Report back every line from the entries below in which the word "GenerationSoftware" occurs.

(Electronics source listings)
━━━━━━━━━━━━━━━━

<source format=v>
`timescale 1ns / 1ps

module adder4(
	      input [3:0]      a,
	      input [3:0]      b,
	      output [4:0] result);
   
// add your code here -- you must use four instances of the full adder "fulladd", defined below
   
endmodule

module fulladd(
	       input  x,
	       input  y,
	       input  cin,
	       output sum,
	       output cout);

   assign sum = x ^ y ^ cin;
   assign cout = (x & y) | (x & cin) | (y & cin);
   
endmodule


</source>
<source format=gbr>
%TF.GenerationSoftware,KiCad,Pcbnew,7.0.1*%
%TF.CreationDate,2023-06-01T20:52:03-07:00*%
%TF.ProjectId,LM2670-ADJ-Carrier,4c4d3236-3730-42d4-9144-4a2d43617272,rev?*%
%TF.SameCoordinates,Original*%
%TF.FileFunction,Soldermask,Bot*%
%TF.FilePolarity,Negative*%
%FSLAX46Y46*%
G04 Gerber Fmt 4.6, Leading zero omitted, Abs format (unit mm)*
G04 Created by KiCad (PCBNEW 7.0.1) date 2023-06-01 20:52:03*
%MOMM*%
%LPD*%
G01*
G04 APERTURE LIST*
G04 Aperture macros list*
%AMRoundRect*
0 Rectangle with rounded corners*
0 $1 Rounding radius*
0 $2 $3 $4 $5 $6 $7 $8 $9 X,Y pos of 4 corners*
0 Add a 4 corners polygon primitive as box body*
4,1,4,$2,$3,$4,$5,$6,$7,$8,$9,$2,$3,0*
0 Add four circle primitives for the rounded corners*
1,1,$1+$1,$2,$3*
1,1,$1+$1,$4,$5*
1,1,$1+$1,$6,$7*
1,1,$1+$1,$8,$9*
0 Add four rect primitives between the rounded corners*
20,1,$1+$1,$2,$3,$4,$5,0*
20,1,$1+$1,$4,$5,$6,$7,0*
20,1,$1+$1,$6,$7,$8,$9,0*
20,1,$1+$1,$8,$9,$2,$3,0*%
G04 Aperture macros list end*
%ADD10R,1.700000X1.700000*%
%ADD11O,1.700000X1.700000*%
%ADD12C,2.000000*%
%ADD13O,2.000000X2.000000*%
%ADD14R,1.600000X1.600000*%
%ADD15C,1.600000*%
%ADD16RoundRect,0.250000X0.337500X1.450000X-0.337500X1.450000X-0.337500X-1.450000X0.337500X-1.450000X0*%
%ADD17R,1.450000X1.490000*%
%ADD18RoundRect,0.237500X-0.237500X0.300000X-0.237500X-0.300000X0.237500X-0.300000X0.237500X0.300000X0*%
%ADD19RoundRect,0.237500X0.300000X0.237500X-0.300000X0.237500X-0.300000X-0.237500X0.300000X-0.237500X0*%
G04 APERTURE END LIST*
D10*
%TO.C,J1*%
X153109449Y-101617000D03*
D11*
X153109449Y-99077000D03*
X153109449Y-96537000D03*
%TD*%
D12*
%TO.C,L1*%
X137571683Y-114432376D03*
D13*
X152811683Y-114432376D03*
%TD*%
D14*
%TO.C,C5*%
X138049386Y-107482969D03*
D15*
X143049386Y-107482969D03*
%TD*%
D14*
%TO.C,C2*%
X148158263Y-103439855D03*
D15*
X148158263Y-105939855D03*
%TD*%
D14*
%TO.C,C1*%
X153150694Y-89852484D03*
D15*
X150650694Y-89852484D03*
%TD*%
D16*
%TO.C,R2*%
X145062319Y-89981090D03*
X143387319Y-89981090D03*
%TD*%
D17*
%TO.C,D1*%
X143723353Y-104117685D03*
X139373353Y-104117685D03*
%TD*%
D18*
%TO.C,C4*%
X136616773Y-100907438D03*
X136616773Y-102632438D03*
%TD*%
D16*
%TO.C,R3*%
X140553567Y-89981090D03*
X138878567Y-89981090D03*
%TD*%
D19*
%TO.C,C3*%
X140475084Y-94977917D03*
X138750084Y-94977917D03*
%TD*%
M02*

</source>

━━━━━━━━━━━━━━━━

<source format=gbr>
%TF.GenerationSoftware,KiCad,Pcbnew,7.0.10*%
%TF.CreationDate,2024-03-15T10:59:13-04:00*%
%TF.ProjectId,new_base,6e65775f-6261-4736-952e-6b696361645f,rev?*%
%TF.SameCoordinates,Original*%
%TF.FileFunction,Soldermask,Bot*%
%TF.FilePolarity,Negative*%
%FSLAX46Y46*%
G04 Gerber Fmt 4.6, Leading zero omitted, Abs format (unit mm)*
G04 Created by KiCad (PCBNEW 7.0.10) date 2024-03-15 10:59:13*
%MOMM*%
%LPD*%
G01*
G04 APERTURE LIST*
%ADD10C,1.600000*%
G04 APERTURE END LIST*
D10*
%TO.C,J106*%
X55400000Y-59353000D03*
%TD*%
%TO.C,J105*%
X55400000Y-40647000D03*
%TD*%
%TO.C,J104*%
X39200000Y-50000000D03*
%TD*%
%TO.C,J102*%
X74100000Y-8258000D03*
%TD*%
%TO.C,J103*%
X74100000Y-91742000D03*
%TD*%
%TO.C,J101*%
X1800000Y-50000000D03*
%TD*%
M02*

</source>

━━━━━━━━━━━━━━━━

Response to the exercise:
%TF.GenerationSoftware,KiCad,Pcbnew,7.0.1*%
%TF.GenerationSoftware,KiCad,Pcbnew,7.0.10*%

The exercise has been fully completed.